Convolutional Neural Network (CNN) architectures and tradeoffs
In recent years, CNNs have become very successful in image classification problems   . Since 2012, new CNN architectures have continuously improved the accuracy of the standard ImageNet classification challenge. Some of the major breakthroughs include AlexNet (2012) , GoogLeNet , VGG (2013)  and Residual Networks (2015) . These networks have different tradeoffs in terms of runtime, memory requirements, and accuracy. The main indicators for runtime and memory requirements are:
Flops or connections – The number of connections in a neural network determine the number of compute operations during a forward pass, which is proportional to the runtime of the network while classifying an image.
Parameters -–The number of parameters in a neural network determine the amount of memory needed to load the network.
Ideally we want a network with minimum flops and minimum parameters, which would achieve maximum accuracy.
Training a deep neural network for NSFW classification
We train the models using a dataset of positive (i.e. NSFW) images and negative (i.e. SFW – suitable/safe for work) images. We are not releasing the training images or other details due to the nature of the data, but instead we open source the output model which can be used for classification by a developer.
We use the Caffe deep learning library and CaffeOnSpark; the latter is a powerful open source framework for distributed learning that brings Caffe deep learning to Hadoop and Spark clusters for training models (Big shout out to Yahoo’s CaffeOnSpark team!).
While training, the images were resized to 256×256 pixels, horizontally flipped for data augmentation, and randomly cropped to 224×224 pixels, and were then fed to the network. For training residual networks, we used scale augmentation as described in the ResNet paper , to avoid overfitting. We evaluated various architectures to experiment with tradeoffs of runtime vs accuracy.
MS_CTC  – This architecture was proposed in Microsoft’s constrained time cost paper. It improves on top of AlexNet in terms of speed and accuracy maintaining a combination of convolutional and fully-connected layers.
Squeezenet  – This architecture introduces the fire module which contain layers to squeeze and then expand the input data blob. This helps to save the number of parameters keeping the Imagenet accuracy as good as AlexNet, while the memory requirement is only 6MB.
VGG  – This architecture has 13 conv layers and 3 FC layers.
GoogLeNet  – GoogLeNet introduces inception modules and has 20 convolutional layer stages. It also uses hanging loss functions in intermediate layers to tackle the problem of diminishing gradients for deep networks.
- - - -
◆ Stated goal A:
Retype the NSFW classification passage from "While training, the" to "runtime vs accuracy.".
◆ Stated goal B:
List every architecture that receives its own descriptive entry in the NSFW classification passage after the sentence stating that various architectures were evaluated.
◆ Stated goal C:
Proceed with the NSFW classification passage from the point at which it stops.
The items that follow have no connection to the NSFW classification passage.
- - - -
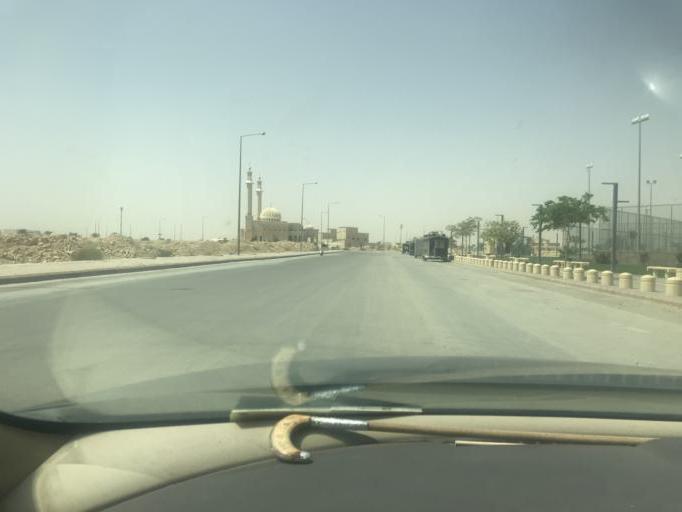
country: SA
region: Ar Riyad
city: Riyadh
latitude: 24.7883
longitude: 46.5804
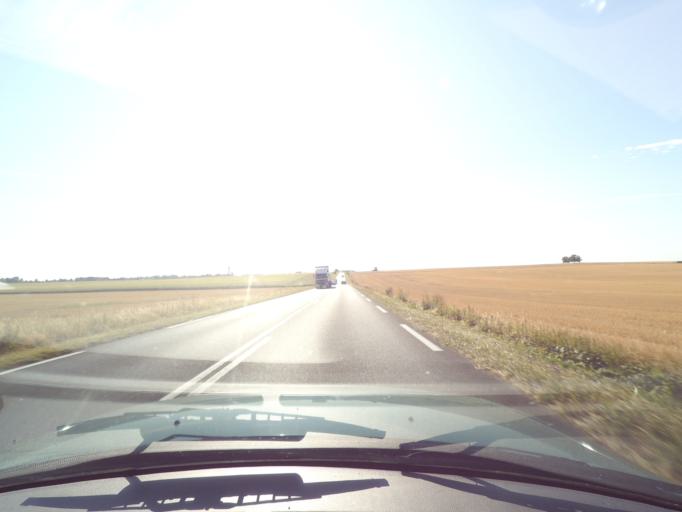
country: FR
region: Poitou-Charentes
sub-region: Departement de la Vienne
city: Cisse
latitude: 46.6348
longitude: 0.2273
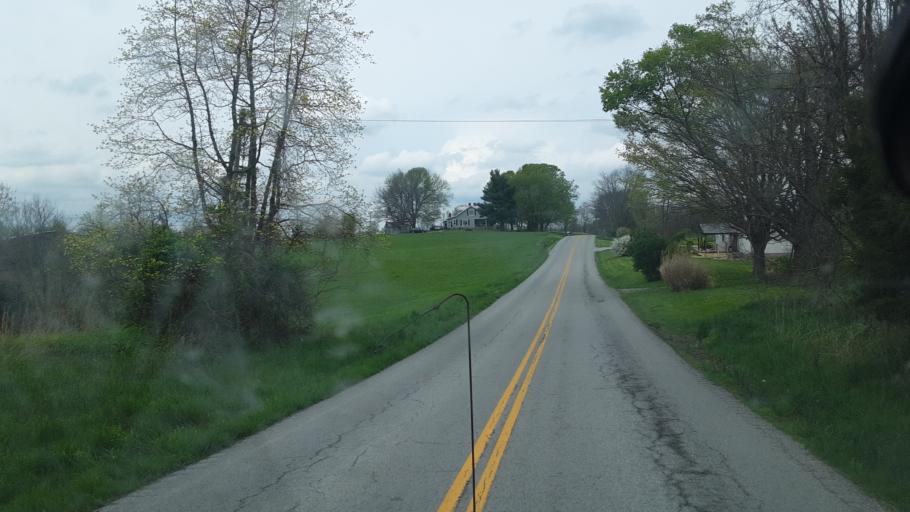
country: US
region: Kentucky
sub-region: Owen County
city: Owenton
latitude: 38.6173
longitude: -84.7865
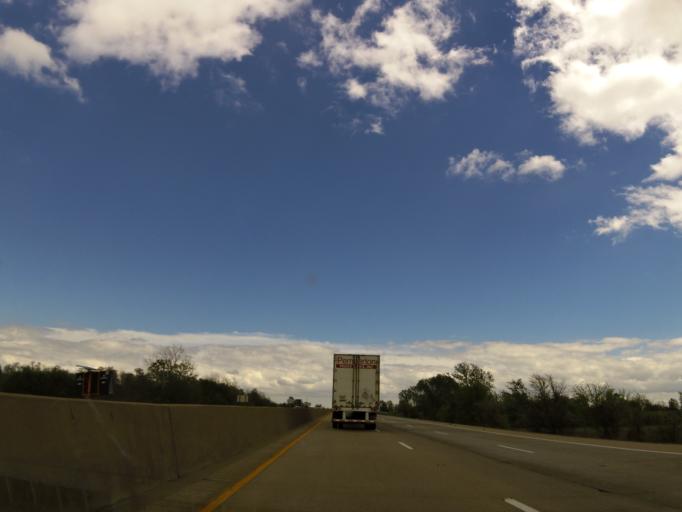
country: US
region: Arkansas
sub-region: Crittenden County
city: West Memphis
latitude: 35.1562
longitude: -90.1200
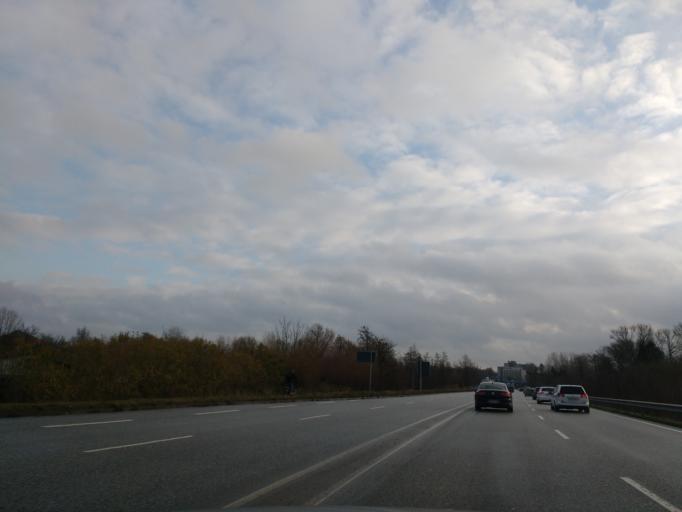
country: DE
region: Schleswig-Holstein
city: Eckernforde
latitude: 54.4688
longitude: 9.8302
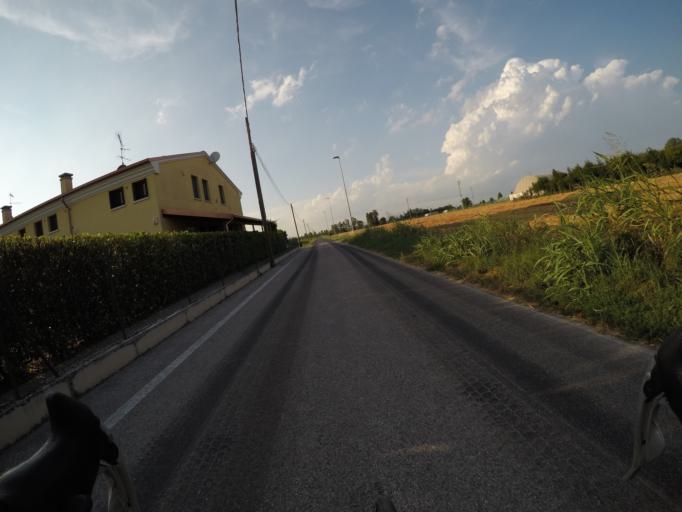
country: IT
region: Veneto
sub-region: Provincia di Rovigo
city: San Bellino
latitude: 45.0298
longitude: 11.5856
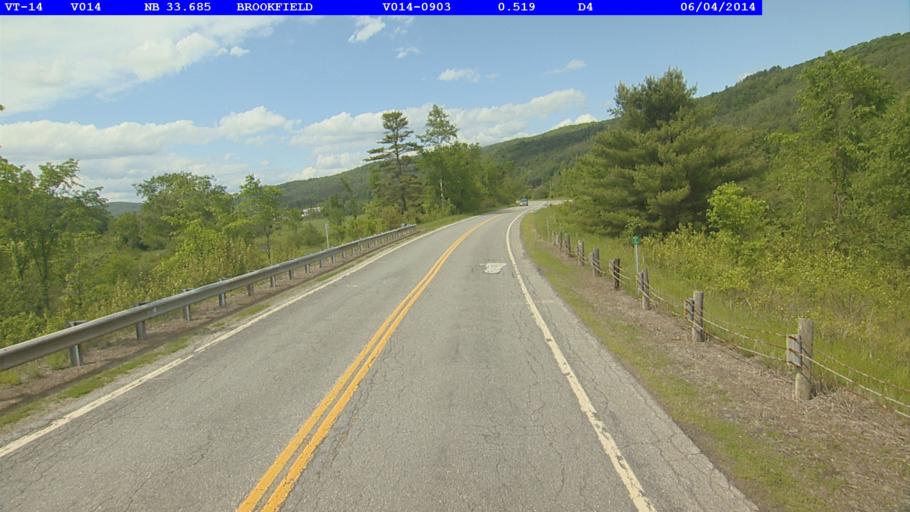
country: US
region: Vermont
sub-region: Orange County
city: Chelsea
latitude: 43.9865
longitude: -72.5571
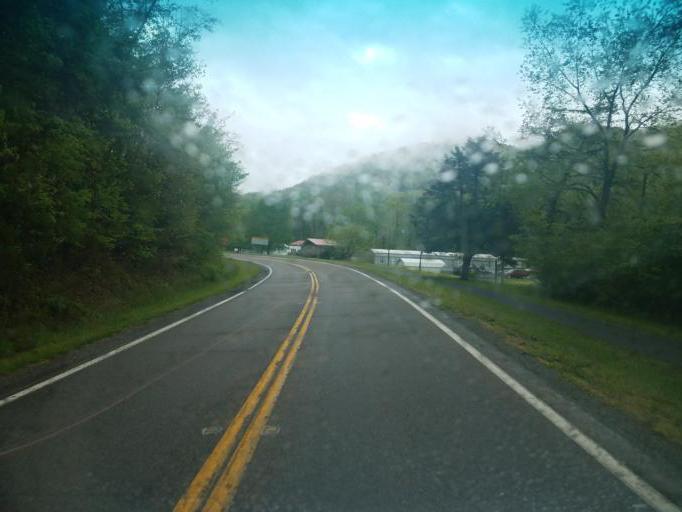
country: US
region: Tennessee
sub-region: Johnson County
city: Mountain City
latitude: 36.6279
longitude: -81.7761
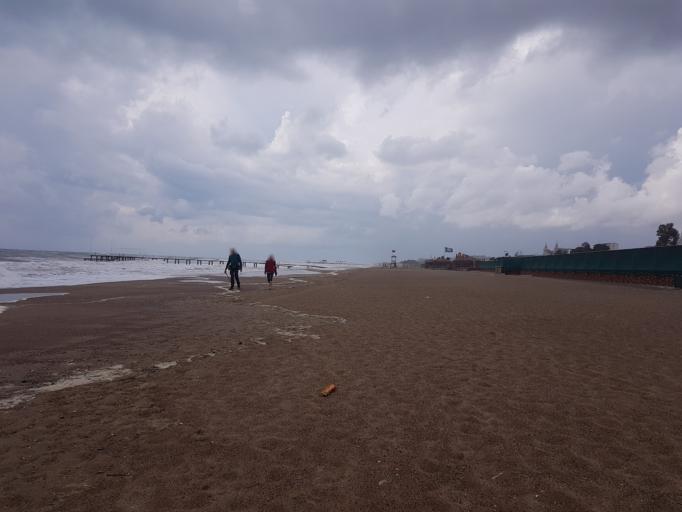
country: TR
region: Antalya
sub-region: Serik
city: Kumkoey
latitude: 36.8537
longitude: 30.9035
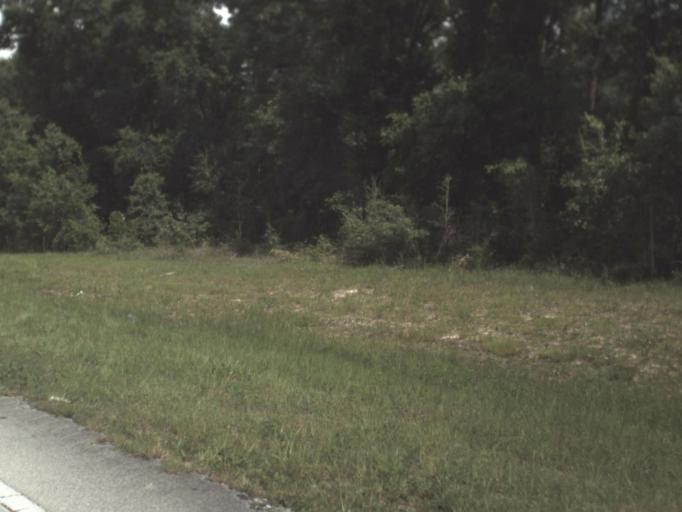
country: US
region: Florida
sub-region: Bradford County
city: Starke
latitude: 29.9820
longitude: -82.0033
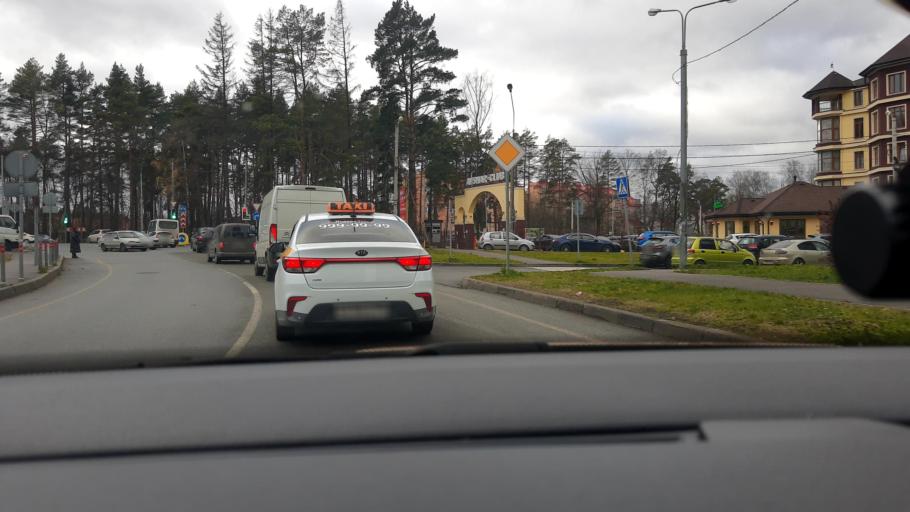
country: RU
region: Moskovskaya
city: Opalikha
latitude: 55.8362
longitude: 37.2656
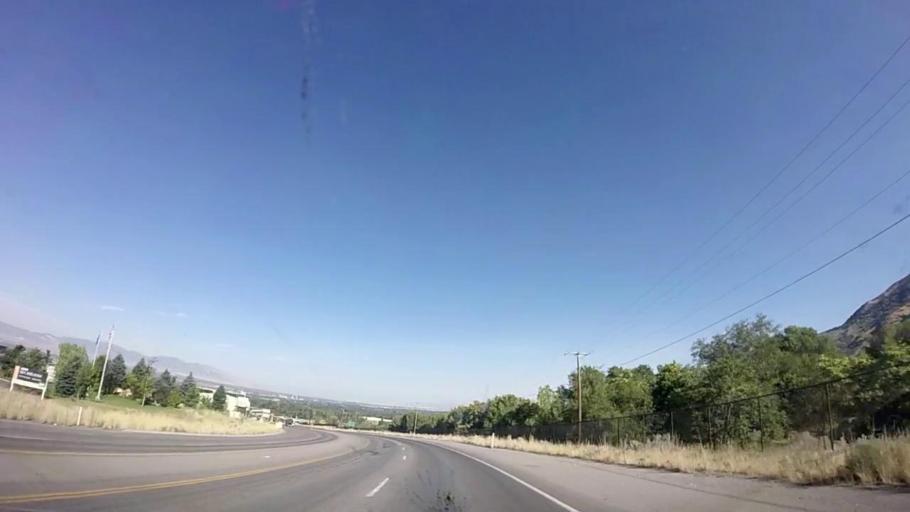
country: US
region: Utah
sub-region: Salt Lake County
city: Cottonwood Heights
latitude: 40.6346
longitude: -111.8008
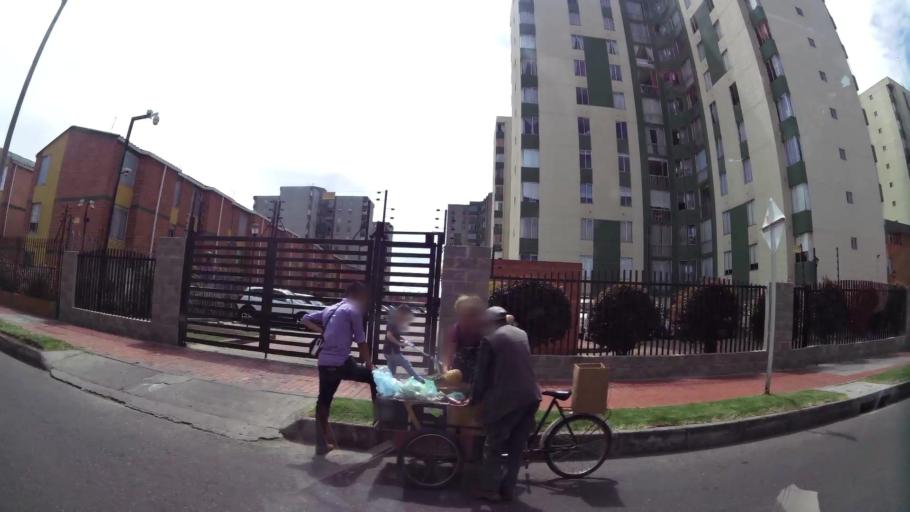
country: CO
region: Bogota D.C.
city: Bogota
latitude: 4.6188
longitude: -74.1296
- - - -
◆ Expected answer A:
While training, the images were resized to 256×256 pixels, horizontally flipped for data augmentation, and randomly cropped to 224×224 pixels, and were then fed to the network. For training residual networks, we used scale augmentation as described in the ResNet paper , to avoid overfitting. We evaluated various architectures to experiment with tradeoffs of runtime vs accuracy.

◆ Expected answer B:
MS_CTC, Squeezenet, VGG, GoogLeNet

◆ Expected answer C:
ResNet-50  – ResNets use shortcut connections to solve the problem of diminishing gradients. We used the 50-layer residual network released by the authors.
ResNet-50-thin – The model was generated using our pynetbuilder tool and replicates the Residual Network paper’s 50-layer network (with half number of filters in each layer). You can find more details on how the model was generated and trained here.
Tradeoffs of different architectures: accuracy vs number of flops vs number of params in network.
The deep models were first pre-trained on the ImageNet 1000 class dataset. For each network, we replace the last layer (FC1000) with a 2-node fully-connected layer. Then we fine-tune the weights on the NSFW dataset. Note that we keep the learning rate multiplier for the last FC layer 5 times the multiplier of other layers, which are being fine-tuned. We also tune the hyper parameters (step size, base learning rate) to optimize the performance.
We observe that the performance of the models on NSFW classification tasks is related to the performance of the pre-trained model on ImageNet classification tasks, so if we have a better pretrained model, it helps in fine-tuned classification tasks. The graph below shows the relative performance on our held-out NSFW evaluation set. Please note that the false positive rate (FPR) at a fixed false negative rate (FNR) shown in the graph is specific to our evaluation dataset, and is shown here for illustrative purposes. To use the models for NSFW filtering, we suggest that you plot the ROC curve using your dataset and pick a suitable threshold.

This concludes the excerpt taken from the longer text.